• _Tasks to complete_:
1 - From the news article below on the Huruma building collapse ruling, list each approval or document that Karanja lacked when he began constructing the block in 2011.
2 - Carry on the news article below on the Huruma building collapse ruling, picking up after its final sentence.

• _Excerpt provided_:
Officials freed as man jailed for 52 deaths in collapsed building

Crime and Justice
By Nancy Gitonga | Apr 05, 2026
Rescue teams had to demolish adjacent structures to access the collapsed 5-storey building.[Courtesy]

A Nairobi court has freed four government officials accused of the 2016 Huruma building collapse, in a controversial judgment that instead saw the property owner jailed over a tragedy that claimed 52 lives.

In a detailed judgment by Milimani Magistrate Gilbert Shikwe, officials from the National Construction Authority (NCA) and Nairobi County Government, including Director of Planning and Compliance Justus Kathenge and Mathare Sub-county Administrator Seline Ogallo, were acquitted, while building owner Samuel Kamau Karanja was sentenced to seven years in prison.

The ruling has reignited debate over accountability in the country's construction sector, after four government officials whose role in the tragedy had long been under scrutiny walked free despite the disaster claiming 52 lives. 

Critics say the ruling exposes a broken accountability chain that puts millions of Nairobi residents at risk every single night

The court decision has painted a picture of a catastrophe that many saw coming but failed to stop.

Evidence of over 42 witnesses showed the building was constructed on riparian land, a protected riverbank zone, without approvals from key state agencies.

The story of the Huruma tragedy begins not in 2016, but in 2011, when Karanja began constructing a six-storey residential block on land parcel LR No. 218/3/173, a piece of public riparian land on the edge of a river bank, without a title deed, without NEMA approval, without Water Resources Authority consent, and without any development permission from the county government.

Witnesses testified that the illegality was obvious from the start.

A licensed surveyor, Bibiana Rabuku, testified that her original 1996 subdivision scheme had deliberately left a 30-metre riparian reserve in the area, and that the collapsed building fell squarely within that protected zone. 

Stephen Gathuita Mwangi, then Chief Officer of Lands at Nairobi County, confirmed upon reviewing survey plans after the collapse that the building had been erected on riparian and public land, where no individual had any legal right to build.

• _Material provided_:
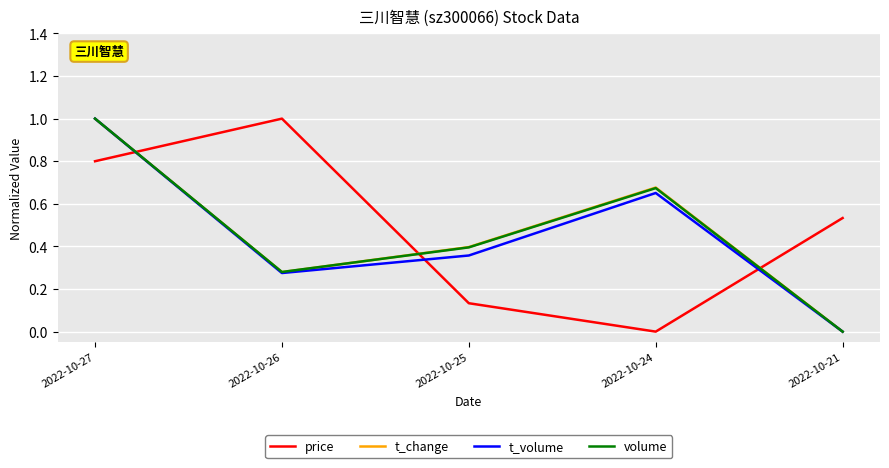

What are all the series names shown in the legend?

price, t_change, t_volume, volume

• _Answers for this exercise_:
1 -
- A title deed
- NEMA approval
- Water Resources Authority consent
- Development permission from the county government

2 -
A local assistant chief, Juma Ali Amir, testified that he personally intervened during construction in 2013, ordering workers to stop digging the foundations because the area was clearly on a riverbank.

“The illegality was something apparent to the naked eye, and being the eyes of the government, I tried to intervene,” assistant chief Juma Ali Amir told the court, recounting how he attempted to halt construction years before the collapse.

However, Karanja and his brother Henry Karanja, he told the court, confronted him directly and threatened to escalate the matter to his superiors, the District Officer and the District Commissioner.

His intervention failed, and construction continued unimpeded. Tenants later moved in.

By 2016, tenants were noticing cracks in the walls. They reported them to the caretaker, known in court proceedings only as DJ. His response was to apply cement over the cracks.

On the night of April 29, 2016, the six-storey block in Ngei II Estate, Huruma, crumbled into the riverbed beneath it, burying dozens of sleeping tenants.

Twelve agonising days of rescue operations followed. When it was over, 52 people were dead, and 73 others were injured.

Parents had lost children, spouses were widowed, and siblings vanished into the wreckage. It was one of the worst urban housing disasters in Kenya's history.

Karanja denied owning the collapsed building, claiming his property was on an adjacent parcel, LR No. 65948, and that he had no dealings with the deceased tenants.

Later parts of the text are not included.